The Riksbank may slightly boost forecasts for growth and inflation in its quarterly Monetary Policy Report on Tuesday, but policymakers are likely to leave their collective rate forecast flat at the current 0% over the next three years, judging it too soon to start signalling future tightening after a prolonged inflation undershoot.

Sweden's central bank will also fill out details of its asset purchase programme for the second half of the year. But, with sovereign debt buying hitting limits, ­­­­­the programme's broad outlines, of using up the SEK700 billion asset purchase envelope in 2021 and "after that to keep the asset holdings more or less unchanged over the next year" are unlikely to be altered.

Policy makers will be aware that signalling a hike would tend to strengthen the krona, exerting downward pressure on inflation. Despite the strengthening recovery, April policy guidance is unlikely to push back against the possibility of a return to negative rates.

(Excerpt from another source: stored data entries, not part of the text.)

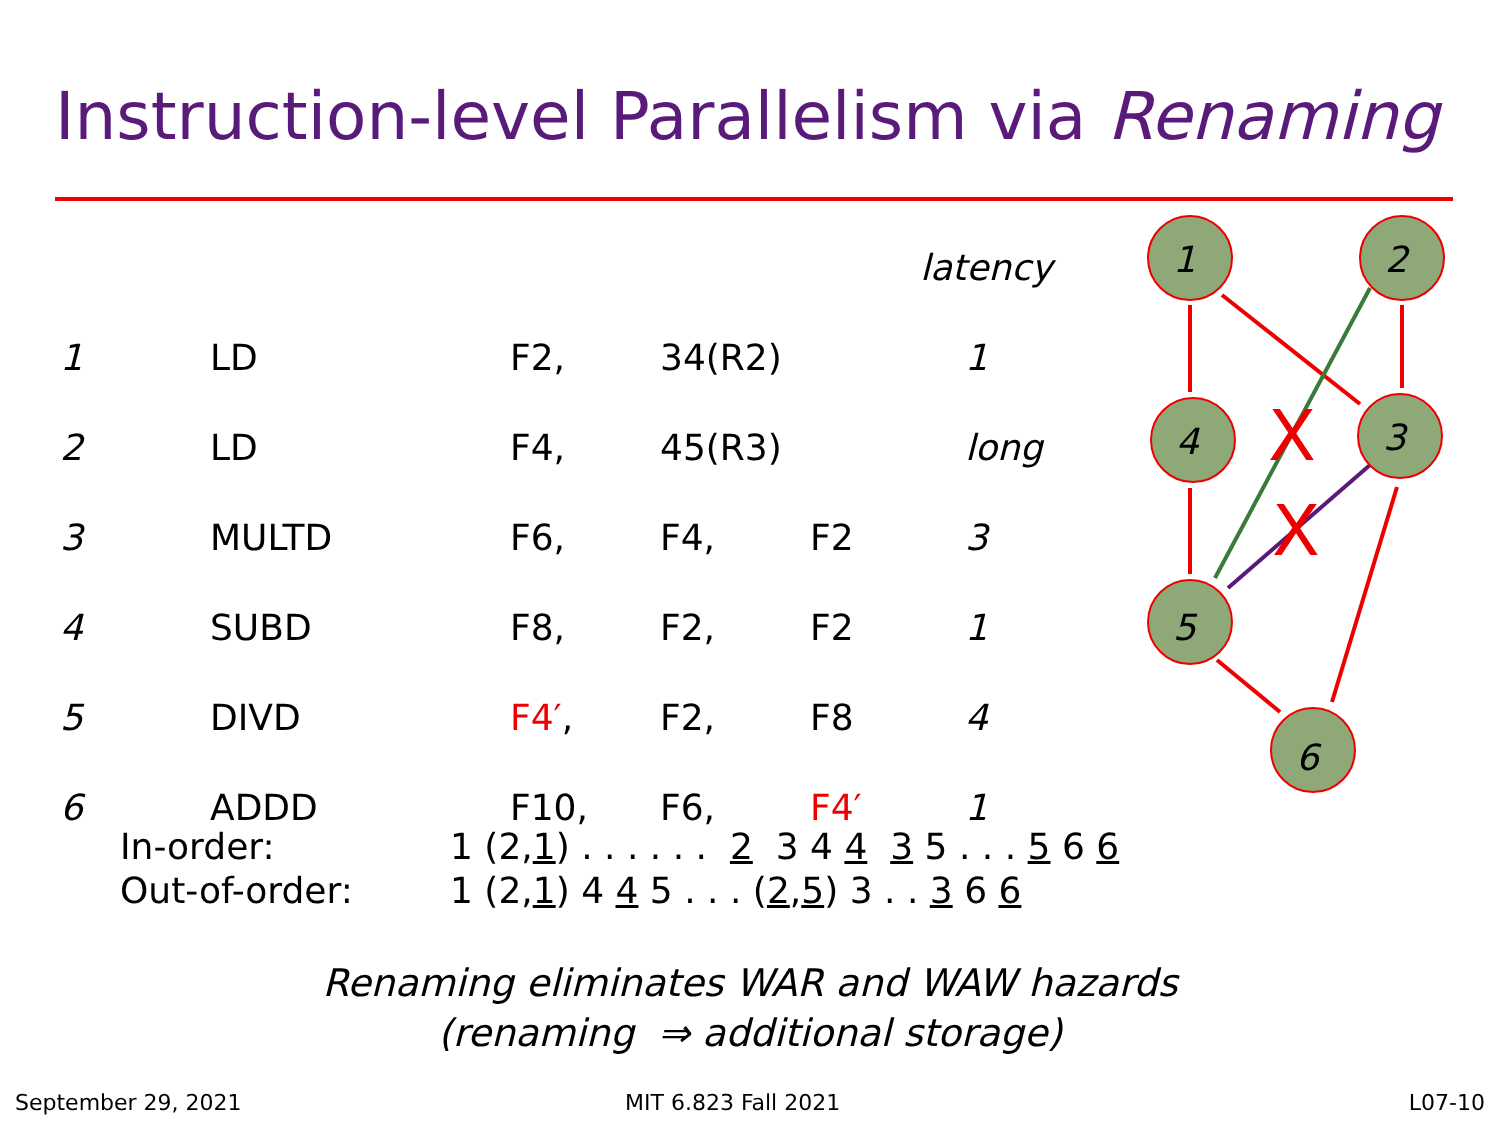Instruction-level Parallelism via Renaming
| | | | | | latency |
| 1 | LD | F2, | 34(R2) | | 1 |
| 2 | LD | F4, | 45(R3) | | long |
| 3 | MULTD | F6, | F4, | F2 | 3 |
| 4 | SUBD | F8, | F2, | F2 | 1 |
| 5 | DIVD | F4′ , | F2, | F8 | 4 |
| 6 | ADDD | F10, | F6, | F4′ | 1 |
1
2
4
3
5
6
X
X
In-order: 1 (2,1) . . . . . . 2 3 4 4 3 5 . . . 5 6 6
Out-of-order: 1 (2,1) 4 4 5 . . . (2,5) 3 . . 3 6 6
Renaming eliminates WAR and WAW hazards
(renaming ⇒ additional storage)
September 29, 2021 MIT 6.823 Fall 2021 L07-10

The scale of upward revisions to the outlook is likely to be modest. The February MPR took on board the economy's resilience to the pandemic, with growth in 2020 revised to minus 2.8% from minus 4.0% and for 2021 raised to 3.0% from 2.6%. The updated IMF forecast for Swedish real GDP growth this year is almost dead in line with the central bank's, at 3.1%.

RATE CUT?

The Riksbank is likely to leave open the possibility of negative rates further down the line.

In February's minutes, board member Martin Floden argued that an inflation overshoot would restore credibility after a lengthy undershoot, while Anna Breman said a rate cut might stimulate demand once vaccinations ease pandemic restrictions.

IMF staff, in their Article IV review of Sweden, published last month, noted that the Riksbank has been faced with a scarcity of sovereign bonds to purchase and its acquisition of proportionately high levels of private sector debt risks creating market distortions.

Floden said that while the Riksbank has moved along the yield curve "the monetary policy effect of buying bonds with long maturities is small … because it is very rare in Sweden that households or companies take loans or issue bonds with an interest rate fixed at longer durations than five years."